HOLOGRAPHIC STORAGE IS HERE! We may have heard that publicity cry a few times in the past decade - in fact, holographic storage seems to have been 'here!' since the seventies, without ever actually... er, turning up.
In Phase Technology has been one of the worst offenders, proclaiming breakthrough after breakthrough in the storage world, whilst never actually heading to market. Well, now it seems the company actually has a product - the Tapestry.
Quite why it is so named we don't know, but the machine looks like a cartridge reader and the discs are CD-sized at 12cm, storing 300GB of data. Don't get too excited, though - the drive is priced at £9,000 and each disc is £90 a pop, which means it's cheaper to just buy disposable hard drives at the current prices.
Those with a cursory interest in what is almost certainly not the future of data storage can indulge themselves here. µ
Bell Labs, inventor here, has tendency to resell every Product its ever marketed from ground up to unsuspecting or captured. Why not save $20,000.00 & Buy external Harddrive?.

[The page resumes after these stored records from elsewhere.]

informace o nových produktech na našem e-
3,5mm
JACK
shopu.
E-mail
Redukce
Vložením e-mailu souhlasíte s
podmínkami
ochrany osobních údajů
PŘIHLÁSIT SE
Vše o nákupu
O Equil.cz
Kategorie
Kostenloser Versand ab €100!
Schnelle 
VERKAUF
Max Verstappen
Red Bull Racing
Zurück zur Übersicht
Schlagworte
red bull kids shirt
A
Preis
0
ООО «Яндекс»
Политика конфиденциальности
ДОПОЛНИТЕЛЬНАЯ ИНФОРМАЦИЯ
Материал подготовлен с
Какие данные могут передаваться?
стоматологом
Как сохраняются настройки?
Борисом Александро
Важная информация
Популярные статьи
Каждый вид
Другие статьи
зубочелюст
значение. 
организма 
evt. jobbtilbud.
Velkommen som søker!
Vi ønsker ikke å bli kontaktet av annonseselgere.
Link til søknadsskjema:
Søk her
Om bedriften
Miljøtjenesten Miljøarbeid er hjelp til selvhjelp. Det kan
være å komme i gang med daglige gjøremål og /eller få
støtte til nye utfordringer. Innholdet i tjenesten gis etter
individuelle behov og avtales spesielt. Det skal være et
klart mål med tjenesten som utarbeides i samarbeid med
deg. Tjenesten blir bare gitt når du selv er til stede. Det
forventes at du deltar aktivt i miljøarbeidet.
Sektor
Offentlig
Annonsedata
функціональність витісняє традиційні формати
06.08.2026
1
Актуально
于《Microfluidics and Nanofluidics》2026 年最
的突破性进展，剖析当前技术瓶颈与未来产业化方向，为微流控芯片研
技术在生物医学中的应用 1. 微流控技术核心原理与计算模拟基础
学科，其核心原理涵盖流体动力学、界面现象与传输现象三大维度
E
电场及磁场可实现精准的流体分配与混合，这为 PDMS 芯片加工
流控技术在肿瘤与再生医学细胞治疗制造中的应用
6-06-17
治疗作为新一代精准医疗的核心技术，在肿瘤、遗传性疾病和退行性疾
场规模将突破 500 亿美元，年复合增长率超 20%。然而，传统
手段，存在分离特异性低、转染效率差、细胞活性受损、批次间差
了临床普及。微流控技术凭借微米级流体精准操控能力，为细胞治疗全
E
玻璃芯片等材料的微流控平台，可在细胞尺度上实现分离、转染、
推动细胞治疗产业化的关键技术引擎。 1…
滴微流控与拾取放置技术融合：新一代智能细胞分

AhSo agin, How about that Chap with 252 layer Blu Ray Disc(holographic too is blue ray)? Holographic seems to start out Clear Glass like surface & before its over, migrates to magnetic Floppy like disc-cartridge(perhaps disintergartion of complex disc?Surface with such HOT Light made it Not as plausible as sales represented?). Maybe this time bell Got everything right, except Price?
drashek
Yes, it's $18,000. But they have an awful lot of R&D to pay for. With it designed for archiving purposes, it meets the needs of it's current target market. However, if they are smart and proactive, it could become the replacement for blue-ray within 10 years. They are currently aimed at doubling capabilities every 18 months, and if the price is cut in half for the previous generation, we'll have 1.6Tb disks, with 120Mbyte transfer rates going for around $1100 (drive) and $11 (disks) within 8-9 years. By that time, it should be very competitive price/performance wise with flash storage systems. A generation after that would put it in range of a consumer level price that outperforms other storage processes.